### Page extract ###

Democratic processes — elections, referenda, constitution-drafting — must be conditioned on a preexisting democratic culture. Otherwise, in a majority-Muslim country like Egypt, you end up giving totalitarianism the patina of democratic legitimacy. Quite predictably, when Morsi put the draft constitution to a countrywide democratic vote, the vast majority of Egyptians used their self-determining liberty to enshrine liberty-devouring sharia as their fundamental law.

The cognitive dissonance is dizzying. Yes, as the Journal’s editors note, Morsi was narrowly elected over Ahmed Shafiq, a Mubarak-era holdover. But why was that? It was because the forces of true, pluralistic democracy in Egypt are so fledgling and weak that they could never have defeated Islamic supremacists on their own. They had to turn to the old regime.

In the free elections leading up to Morsi’s election, there was no greater ignominy than being a Mubarak holdover. In those elections, real democrats and progressives were thrashed by Islamic supremacists. They lost 78 percent to 22 percent in a referendum on constitutional amendments that allowed the parliamentary and presidential elections to go forward. They were swamped again in the parliamentary elections that gave Islamic supremacists a three-to-one hammerlock on the legislature and thus on the constituent assembly that wrote the new constitution.

By the time the presidential election came round, authentic democrats, including members of persecuted religious minorities, had no choice but to pin their hopes on a Mubarak holdover — just as this week, they had to rely on a coup by a military still threaded with Mubarak holdovers. It was the only realistic chance they had at a semblance of the rights that true democracy implies.

###

### Task to complete
According to the Egypt commentary, why did Egypt's authentic democrats back a Mubarak-era holdover in the presidential election? Answer in one to three sentences.

### Provided information ###

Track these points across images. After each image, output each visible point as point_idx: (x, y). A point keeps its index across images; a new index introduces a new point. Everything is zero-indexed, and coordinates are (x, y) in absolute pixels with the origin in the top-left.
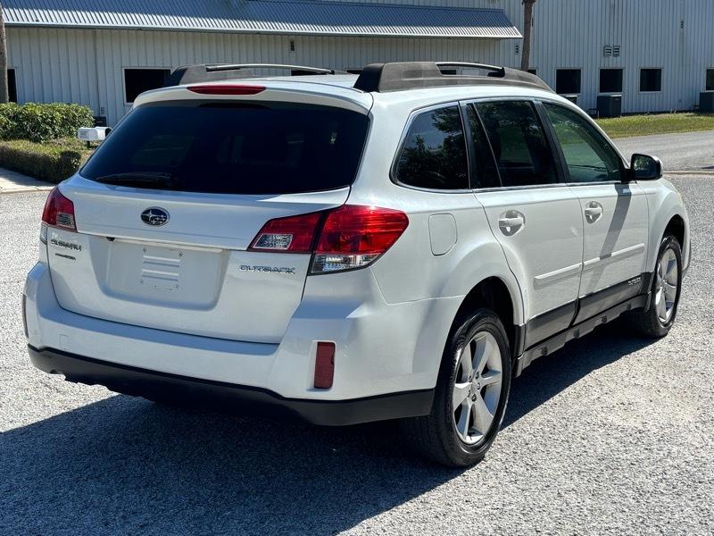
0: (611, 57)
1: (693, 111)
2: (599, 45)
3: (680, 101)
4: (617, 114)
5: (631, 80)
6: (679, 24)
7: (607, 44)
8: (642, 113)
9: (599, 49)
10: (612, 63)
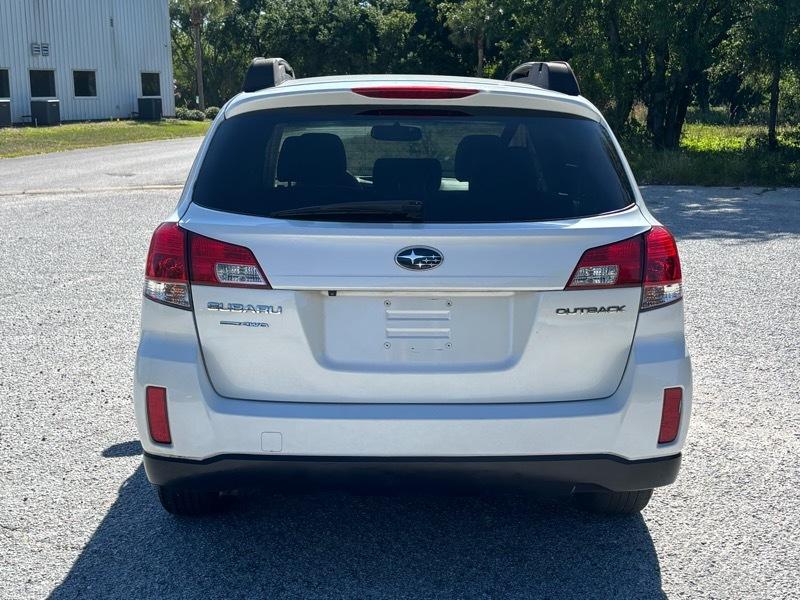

###

### The completed task
The forces of true, pluralistic democracy in Egypt were so fledgling and weak that they could never have defeated the Islamic supremacists on their own, so they had to turn to the old regime. Backing a Mubarak holdover was the only realistic chance they had at a semblance of the rights that true democracy implies.